[cfe-dev] Preprocessor conditional macro's hack

gorny gorny at santarago.org
Thu Jul 5 03:33:44 PDT 2012


Hi all,

I've been messing around with the LLVM/Clang internals, for fun and giggles.
However I quickly ran into problems with the preprocessor. In my opinion the
worst thing about C/C++ is the fact that the preprocessor is completely
decoupled from the rest of the language making it really hard to do proper code
analysis. If you also want to build a code analyzer you also want to properly
track conditional macro's and their dependencies.
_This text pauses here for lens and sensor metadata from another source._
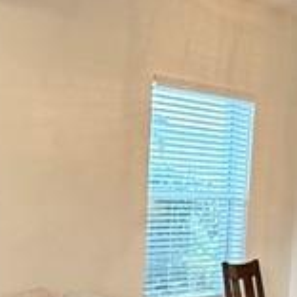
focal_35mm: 81
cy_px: 267
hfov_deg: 19.7
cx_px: -89
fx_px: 786
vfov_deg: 20.9
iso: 500
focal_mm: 2.22
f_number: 2.2
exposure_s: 1/120
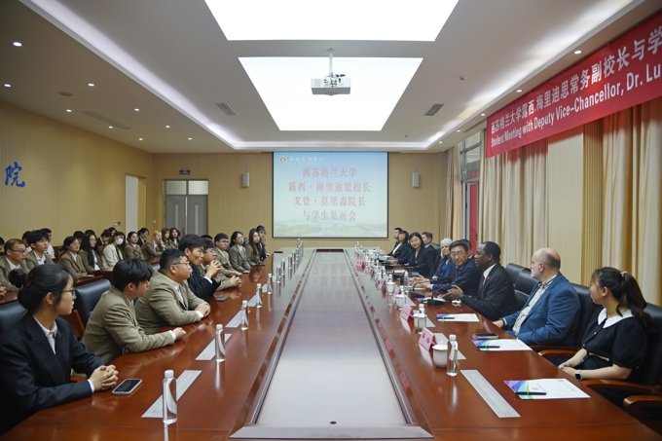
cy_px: 220
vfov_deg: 53.1
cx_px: 331
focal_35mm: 24
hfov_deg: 73.8
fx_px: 441
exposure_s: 1/25
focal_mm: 24
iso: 110
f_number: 4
What I would like to do is
create a dependency graph for the preprocessor macro's in a single .c file.

Example:

#ifdef A
  #ifdef B
  #endif
#endif
#ifdef C
  #ifndef B
   #define D
  #endif
#endif

This should yield, with dependencies between parentheses: A(), B(C), C(), D(!B)

Using Clang's preprocessor it's impossible to go beyond the first level of
a conditional macro if it is undefined. The preprocessor will simply eat
everything within A and thus never deduce that B is conditional on A. I've
also looked at gcc (cpp -E -dU  - < hello.c | egrep "(#undef|#define)")
but that also only tracks first level macro's.

I'm was thinking about a solution where I simply get the first level macro's
and then create all permutations of their conditions and rerun the preprocessor
to find additional levels of used conditional macro's. Rinse and repeat.  I
think that should work relatively well although it might blow up quite quickly
with code bases which are really large. I haven't even thought about
conditional macro's yet. This all could probably be made to work with an
unpatched Clang instance.

For my preferred solution I was thinking about is to create a patch for the
Clang Preprocessor and turn all the relevant functions into virtual ones so I
can override the Preprocessor.  Either that or I create a patch which gives me
the option to record all this information when doing the Preprocessing. I'm not
looking directly to get this into Clang, if at all, since I very well
understand it's quite a limited use-case, but if someone could maybe offer some
guidance here on how to approach this (or share some pitfalls I need to watch
out for) it would be greatly appreciated.